La condesa lanzó un suspiro, y hubo que socorrerla a punto del desmayo cuando escuchó que los cafetales de la parte más occidental de la isla, los palacetes, la quinta, el oro, las joyas, el dinero, los esclavos, los caballos y el infructuoso negocio del ferrocarril, que estaba en disputa con otra de las familias encumbradas de La Habana, pasaban a manos del mulato. La seguridad nunca la había tenido, pero suponía que Damián era hijo de su esposo con la esclava que había comprado mucho tiempo atrás y que lo había embrujado y obnubilado los sentidos.

—Esto debe ser una equivocación. La diabla de su madre no tuvo sus asuntos con mi difunto marido, un hombre decente. Mi esposo no puede dejar a este esperpento como heredero. Es de color, bastardo, de quién sabe qué hijo de vecino; no tiene sangre de los Villavicencio. Es una ofensa, una cruel broma del destino o de nuestros enemigos que quieren terminar de derrotarnos. ¡Usted! ¡Maldito infeliz! —dijo apuntando con el dedo al abogado—. ¡Se ha unido a este otro —señaló al administrador— para despojarnos de nuestro patrimonio ahora que hemos caído en desgracia! El Capitán General no permitirá tal afrenta —se refirió al esposo de su hermana—. ¿No me diga ahora que también pretenden que sea conde?

—Su esposo no lo dejó dispuesto; no le legó el título: no lo consideró prudente.

—Al menos tuvo un soplo de cordura antes de quitarse la vida de un deshonroso disparo. ¿Y quién ostentará el título? ¿No dejó nada estipulado al respecto? Al menos podré seguir disfrutando de las atenciones que me confieren por ser la condesa de Marmosa; mientras no contraiga nuevas nupcias, nadie puede despojarme de esos privilegios.

—Señora, lamento comentarle que ya no; el conde, antes de morir, vendió el título al mejor postor.

—¡Pero qué locuras está diciendo! Ha escuchado, como los aquí presentes, que nuestras arcas rebosan de oro. ¿Por qué haría semejante desfachatez?

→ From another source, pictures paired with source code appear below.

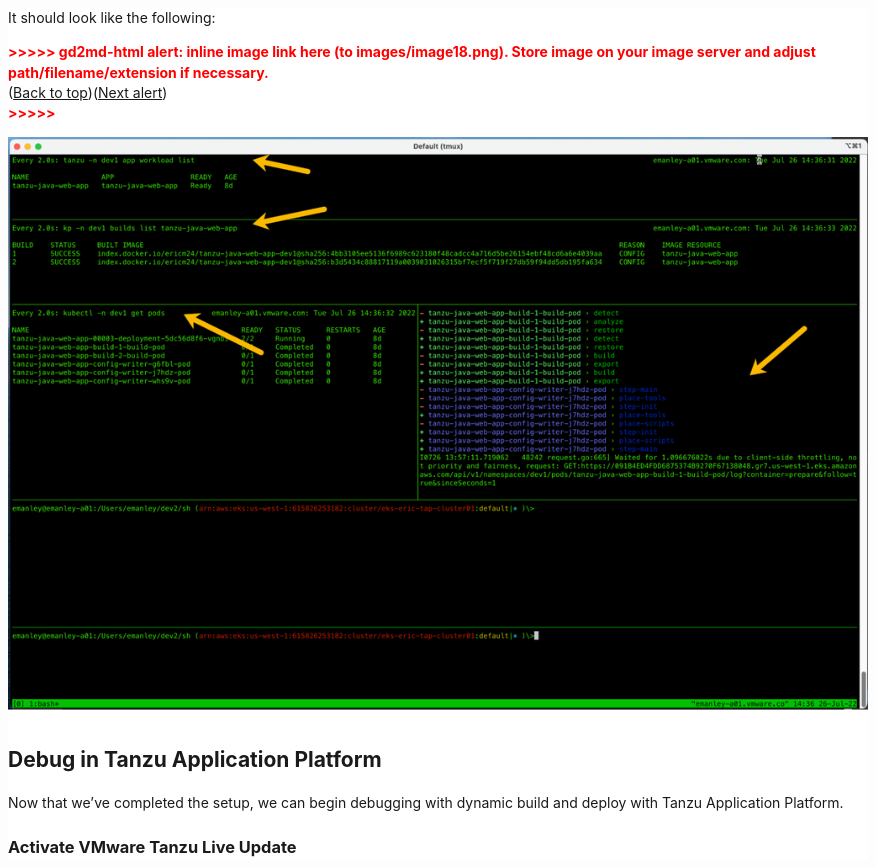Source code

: 



It should look like the following:



<p id="gdcalert17" ><span style="color: red; font-weight: bold">>>>>>  gd2md-html alert: inline image link here (to images/image18.png). Store image on your image server and adjust path/filename/extension if necessary. </span><br>(<a href="#">Back to top</a>)(<a href="#gdcalert18">Next alert</a>)<br><span style="color: red; font-weight: bold">>>>>> </span></p>


![alt_text](images/image18.png "image_tooltip")



## 


## Debug in Tanzu Application Platform

Now that we’ve completed the setup, we can begin debugging with dynamic build and deploy with Tanzu Application Platform.


### Activate VMware Tanzu Live Update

—Sabía que sería imposible convertir en conde a su heredero, por su origen y por la falta de legitimidad de la sangre, y quiso dejarle los beneficios de esa venta. Cometió muchos errores; ni siquiera investigó al respecto. Estaba poseído por la rabia y por el dolor; no nos corresponde juzgarlo.

—¿Y mi tormento? Me dejó sola, sin mi hijo y sin él; me despojó del título, los cafetales, la riqueza. ¿Ahora tendré que vivir supeditada a ese maldito pardo?

—Hay una cláusula en el testamento donde su heredero, para acceder al patrimonio, se compromete a velar por usted. Si él acepta la herencia, se amarra a atenderla como lo haría un hijo con una madre. Su esposo la ha acercado a Damián para que la cuide y la reconforte en su dolor. En medio de su desesperación, buscó la forma de dejarla protegida. Pronto el joven, quien además es el nuevo propietario, se instalará en el palacete, como dispuso el difunto conde.

—¿Su bastardo? ¿El hijo de esa diabla? Él me odia, se lo puedo ver en los ojos. No lo quiero bajo mi techo.

Damián aguantó los insultos como una roca. Don Mateo, el administrador, lo tomó del antebrazo para instarlo a tener paciencia. El mulato solo apretó el sombrero que tenía en sus manos hasta destruirlo. No le importó la angustia de la señora, que en su infinito egocentrismo lo insultó de todas las formas posibles, haciéndole sentir el desprecio que lo había perseguido durante cada etapa de su crecimiento. Ahora, a sus veinticinco años, en plena hombría, aquella herencia le caía en sus manos, lo cual le permitiría cobrarse cada una de las ofensas del pasado. Sintió ira, ganas de hacerle pagar a doña Suplicio por todos los desplantes que había tolerado de esa familia, pero don Mateo intentó sosegarlo una vez más, haciéndole recordar los principios que le había inculcado desde que lo había cobijado bajo su sombra. Incapaz de soportar la avalancha que se le vino encima, salió desesperado. Tomó el corcel en el que había llegado y se perdió sobre los adoquines de las calles habaneras rumbo a las afueras de la ciudad, lejos de las pomposas edificaciones, donde la libertad y el aire fresco lo invadieron por completo.